Ах, как кстати был бы сейчас Верден с своей дивизией. Где он? Возможно, и подоспеет к утру.
Пётр вглядывался в сторону шведов, угадывал за летящей белой круговертью костры, много костров. Он уже знал от раненого и пленённого шведского капрала, что у Левенгаупта намного более солдат, чем предполагали русские. Думали, у него около восьми тысяч, а оказалось шестнадцать.
Петра не успокаивало, что ему доставили более сорока шведских знамён и шестнадцать пушек, захваченных в бою. Пушки он тут же велел включить в состав русской артиллерии, дабы заутре они уже могли вести огонь по шведам.
Он не знал, что у Левенгаупта осталась всего одна пушка, да и ту он велел утопить в реке. Пётр считал шведского полководца ещё сильным и способным оказать завтра изрядное сопротивление.
Где же Верден?
Что готовит к утру Левенгаупт?
Почему у него так много костров?
Не подошёл ли к нему сикурс?
Пётр не мог сомкнуть глаз и на мгновение, хотя не спал уже почти двое суток. Он ждал утром продолжения баталии.
Левенгаупт, прикинув ночью, что потери его убитыми и ранеными составили почти половину корпуса, решил уходить. Трудное решение пришлось принимать шведскому полководцу. Он знал, что главная армия голодает, что надеется только на его обоз, который он с таким трудом собирал в Курляндии. Часть провианта поступила с родины, напрягавшей последние силы в этой войне, часть Левенгаупт выколотил из населения Курляндии и Литвы. И теперь всё это предстояло оставить врагу.

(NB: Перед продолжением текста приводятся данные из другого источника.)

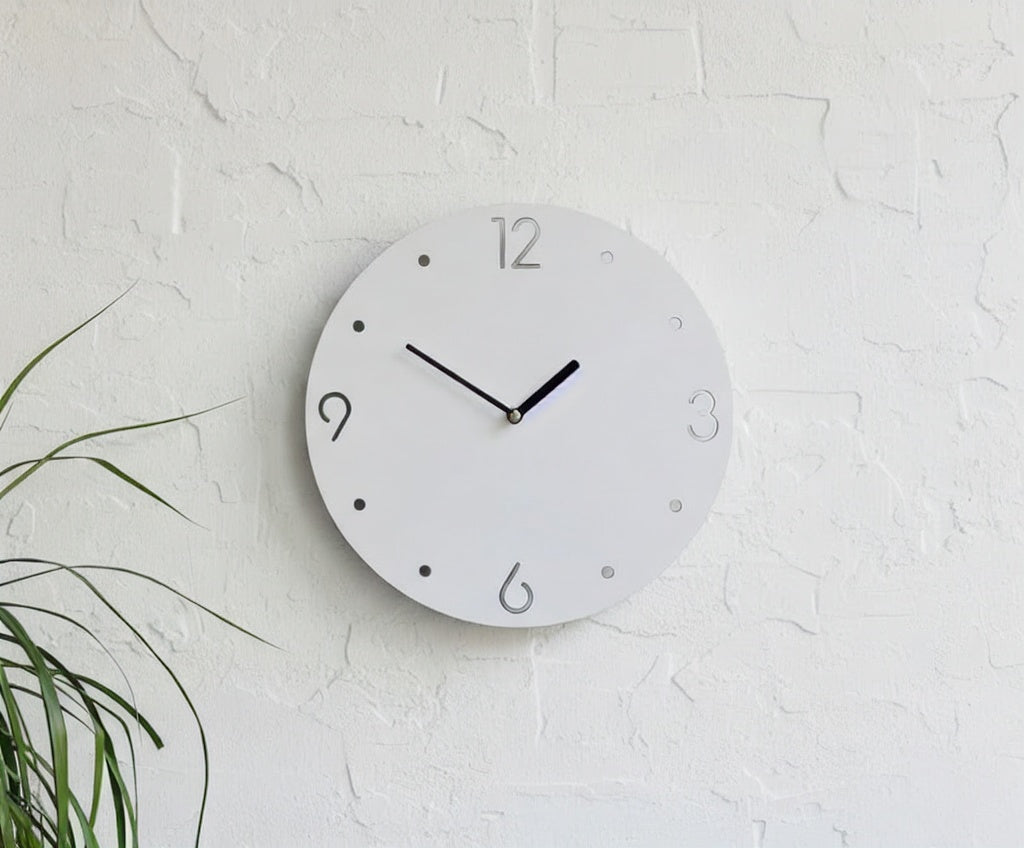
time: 1:50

Левенгаупт понимал, что, несмотря на мужество его солдат, если сражение завтра продолжится, весь корпус его будет уничтожен. И обоз всё равно станет добычей русских. Надо спасти хотя бы половину корпуса.

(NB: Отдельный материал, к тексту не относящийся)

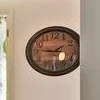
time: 1:46
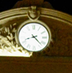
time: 8:22
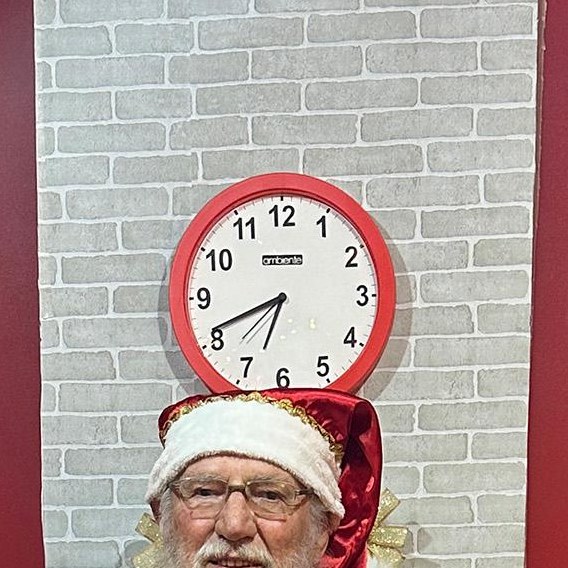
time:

Левенгаупт приказал разложить много костров и поддерживать в них огонь всю ночь, чтобы русские не могли ни о чём догадаться. У костров оставались только раненые, не могшие продолжать путь. Их было несколько тысяч, и Левенгаупт бросил их на произвол судьбы под завывающую вьюгу, на мучения и почти верную гибель.

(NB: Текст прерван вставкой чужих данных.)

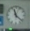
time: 11:21
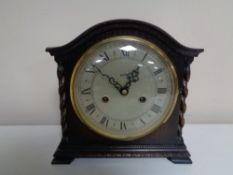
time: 12:51
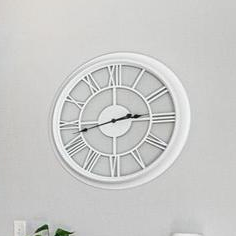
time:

Слишком много горя и страданий принесли шведы народу этой земли, чтобы даже раненые могли рассчитывать на милосердие изгнанных, разорённых жителей.
16
Погоня
Едва забрезжил свет, в русском лагере заиграла труба. Солдаты строились по батальонам, жуя на ходу сухари, готовились к атаке. И вдруг с быстротою молнии разнеслась среди русских радостная весть: «Шведа нет. Бежал».